Va ricordato, poi, che la risoluzione n. 1973, come anche la precedente, non ha abrogato l’articolo 2 comma 4 della Carta ONU che prevede l’obbligo per gli Stati Membri di astenersi dall’utilizzare la forza contro l’indipendenza politica di un altro Stato e di compiere atti di ingerenza negli affari interni di un altro Stato (il riconoscimento diplomatico di un gruppo di ribelli, di regola è considerato una violazione del diritto internazionale e la fornitura di armi altrettanto una violazione dell’art. 2 comma 4 della Carta Onu, vedi anche sulla problematica la causa Nicaragua v.
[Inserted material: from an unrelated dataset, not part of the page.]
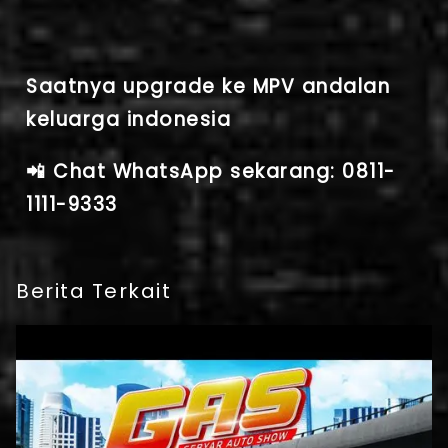
Saatnya upgrade ke MPV andalan
keluarga indonesia
📲 Chat WhatsApp sekarang: 0811-
1111-9333
Berita Terkait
USA
http://www.icj-cij.org/docket/index.php?p1=3&p2=3&k=66&case=70&code=nus&p3=5).

Si pone la domanda se ci sono i presupposti legali, oltre che morali, per portare davanti a un Tribunale i comandi Nato e i ministri che hanno avviato i bombardamenti sulla Libia?

Sicuramente, al momento, possiamo ritenere che ci siano gli elementi per denunciare le violazione della risoluzione ONU da parte delle Nato ma per poter valutare se esiste la reale possibilità di portare la Nato o i membri della coalizione davanti ad un Tribunale civile o penale dobbiamo analizzare, acquisendo informazioni più precise e le più attendibili possibili, i singoli atti bellici per verificare se rientrano tra quelli definiti come crimini di guerra e crimini di aggressione nello Statuto di Roma.

Il fatto che il Tribunale Internazionale Penale dell’Aja è stato così veloce nel decidere che Gheddafi andava trascinato davanti alla Corte crea qualche speranza per chi crede in un diritto internazionale penale . D’altronde qualsiasi norma generale che statuisce diritti ed obblighi per tutta la comunità internazionale , deve essere considerata tale erga omnes e dovrebbe essere svincolata da input politici. Ovviamente però non è così.
Basta oggi guardare cosa accade in Siria e come sia l’ONU che la Corte penale internazionale non abbiano ancora preso alcuna decisione lontanamente paragonabile a quanto fatto per la Libia per rendersi conto che sia le Nazioni Unite che la Corte Criminale Internazionale rispondano a logiche diverse da quelle che dovrebbero invece rappresentare.
Quanto accaduto nell’ultimo decennio è poi una palese dimostrazione di come tutti gli accordi e le Istituzioni internazionali seguano una procedura che differenzia enormemente i “figli dai figliastri”. Per fare un esempio basterebbe pensare alla vicenda di Gaza ove il rapporto Goldstone ha individuato numerosissime violazioni del diritto umanitario, della convenzione di Ginevra ed ha precisamente indicato e ricostruito una molteplicità di crimini di guerra senza che l’ONU abbia preso alcuna decisione al riguardo.